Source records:
Segment Open

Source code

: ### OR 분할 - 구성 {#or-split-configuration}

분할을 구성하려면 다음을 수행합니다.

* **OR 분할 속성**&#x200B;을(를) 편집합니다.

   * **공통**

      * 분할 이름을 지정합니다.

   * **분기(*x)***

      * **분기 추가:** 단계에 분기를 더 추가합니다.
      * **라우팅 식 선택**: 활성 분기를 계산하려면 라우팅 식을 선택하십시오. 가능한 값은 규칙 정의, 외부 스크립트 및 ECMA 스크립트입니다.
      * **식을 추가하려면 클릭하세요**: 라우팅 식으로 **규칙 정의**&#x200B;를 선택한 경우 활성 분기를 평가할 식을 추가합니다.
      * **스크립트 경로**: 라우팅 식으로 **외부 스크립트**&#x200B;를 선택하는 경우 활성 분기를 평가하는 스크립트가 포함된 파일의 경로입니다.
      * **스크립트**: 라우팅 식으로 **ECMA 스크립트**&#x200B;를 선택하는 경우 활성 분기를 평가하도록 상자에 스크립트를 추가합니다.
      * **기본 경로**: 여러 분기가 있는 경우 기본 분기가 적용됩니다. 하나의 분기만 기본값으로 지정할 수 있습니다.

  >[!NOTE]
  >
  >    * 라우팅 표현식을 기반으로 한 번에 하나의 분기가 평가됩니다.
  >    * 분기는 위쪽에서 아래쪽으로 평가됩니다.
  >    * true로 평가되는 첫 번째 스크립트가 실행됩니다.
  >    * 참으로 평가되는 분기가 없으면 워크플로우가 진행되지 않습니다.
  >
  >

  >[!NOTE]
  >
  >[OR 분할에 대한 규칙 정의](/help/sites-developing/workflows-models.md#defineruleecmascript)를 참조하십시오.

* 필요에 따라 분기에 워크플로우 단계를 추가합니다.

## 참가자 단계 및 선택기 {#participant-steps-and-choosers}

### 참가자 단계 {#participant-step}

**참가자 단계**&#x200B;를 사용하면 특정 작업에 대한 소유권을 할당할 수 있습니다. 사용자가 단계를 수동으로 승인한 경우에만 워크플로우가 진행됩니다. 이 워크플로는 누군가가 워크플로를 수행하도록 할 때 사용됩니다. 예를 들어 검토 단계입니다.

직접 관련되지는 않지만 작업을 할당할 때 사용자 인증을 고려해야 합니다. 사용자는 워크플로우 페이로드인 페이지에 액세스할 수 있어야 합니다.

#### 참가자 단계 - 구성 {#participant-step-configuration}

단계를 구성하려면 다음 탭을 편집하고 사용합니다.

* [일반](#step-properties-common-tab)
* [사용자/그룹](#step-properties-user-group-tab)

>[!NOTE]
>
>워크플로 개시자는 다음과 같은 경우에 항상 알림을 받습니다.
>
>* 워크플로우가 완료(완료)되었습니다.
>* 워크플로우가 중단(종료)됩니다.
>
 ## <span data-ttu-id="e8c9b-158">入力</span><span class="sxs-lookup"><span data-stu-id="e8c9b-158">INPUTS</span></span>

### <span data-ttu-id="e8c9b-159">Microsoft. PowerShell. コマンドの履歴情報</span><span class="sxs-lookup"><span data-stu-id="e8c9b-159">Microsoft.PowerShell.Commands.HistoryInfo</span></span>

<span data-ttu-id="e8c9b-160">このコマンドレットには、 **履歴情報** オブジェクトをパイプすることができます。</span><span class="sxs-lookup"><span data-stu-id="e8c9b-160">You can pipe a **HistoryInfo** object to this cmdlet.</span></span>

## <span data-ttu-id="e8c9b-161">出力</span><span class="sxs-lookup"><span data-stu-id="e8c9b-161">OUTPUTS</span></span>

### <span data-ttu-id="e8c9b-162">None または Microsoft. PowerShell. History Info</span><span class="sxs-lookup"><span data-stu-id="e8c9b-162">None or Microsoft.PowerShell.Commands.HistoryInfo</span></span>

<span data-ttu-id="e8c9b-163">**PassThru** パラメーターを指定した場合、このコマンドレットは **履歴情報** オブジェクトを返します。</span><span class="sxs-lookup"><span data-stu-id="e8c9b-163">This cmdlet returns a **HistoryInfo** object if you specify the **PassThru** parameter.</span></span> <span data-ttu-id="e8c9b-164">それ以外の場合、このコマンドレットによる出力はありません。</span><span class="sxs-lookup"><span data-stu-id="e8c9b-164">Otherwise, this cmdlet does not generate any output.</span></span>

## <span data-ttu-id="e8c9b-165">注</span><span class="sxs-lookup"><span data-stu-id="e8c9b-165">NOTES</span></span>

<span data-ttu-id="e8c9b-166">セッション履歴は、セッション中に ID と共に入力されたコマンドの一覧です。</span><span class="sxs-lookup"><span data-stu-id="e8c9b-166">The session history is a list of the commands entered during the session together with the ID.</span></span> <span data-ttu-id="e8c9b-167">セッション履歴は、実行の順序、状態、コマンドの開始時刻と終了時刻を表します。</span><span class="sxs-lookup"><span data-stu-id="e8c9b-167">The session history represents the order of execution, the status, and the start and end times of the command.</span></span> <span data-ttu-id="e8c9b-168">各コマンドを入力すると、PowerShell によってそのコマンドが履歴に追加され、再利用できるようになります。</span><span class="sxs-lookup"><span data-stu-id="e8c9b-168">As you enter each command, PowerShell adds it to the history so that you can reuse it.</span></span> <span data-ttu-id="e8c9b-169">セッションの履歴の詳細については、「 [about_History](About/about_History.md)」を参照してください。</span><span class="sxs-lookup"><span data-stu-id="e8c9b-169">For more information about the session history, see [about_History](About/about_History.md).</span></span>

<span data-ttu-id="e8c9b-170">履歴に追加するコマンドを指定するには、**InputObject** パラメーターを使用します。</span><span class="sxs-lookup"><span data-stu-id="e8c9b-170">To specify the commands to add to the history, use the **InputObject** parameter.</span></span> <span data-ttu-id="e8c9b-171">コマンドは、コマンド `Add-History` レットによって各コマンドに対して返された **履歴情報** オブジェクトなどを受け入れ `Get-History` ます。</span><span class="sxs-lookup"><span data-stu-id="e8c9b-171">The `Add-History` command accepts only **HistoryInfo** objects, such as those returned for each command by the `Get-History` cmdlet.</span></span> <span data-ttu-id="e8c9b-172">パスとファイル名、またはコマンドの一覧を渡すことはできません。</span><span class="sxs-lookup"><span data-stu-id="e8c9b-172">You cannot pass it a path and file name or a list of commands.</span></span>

Segment Closed

> What this task involves
Each line of the entries above that contains "워크플로우가" must be copied into the answer.

> Output for this task
  >    * 참으로 평가되는 분기가 없으면 워크플로우가 진행되지 않습니다.
**참가자 단계**&#x200B;를 사용하면 특정 작업에 대한 소유권을 할당할 수 있습니다. 사용자가 단계를 수동으로 승인한 경우에만 워크플로우가 진행됩니다. 이 워크플로는 누군가가 워크플로를 수행하도록 할 때 사용됩니다. 예를 들어 검토 단계입니다.
>* 워크플로우가 완료(완료)되었습니다.
>* 워크플로우가 중단(종료)됩니다.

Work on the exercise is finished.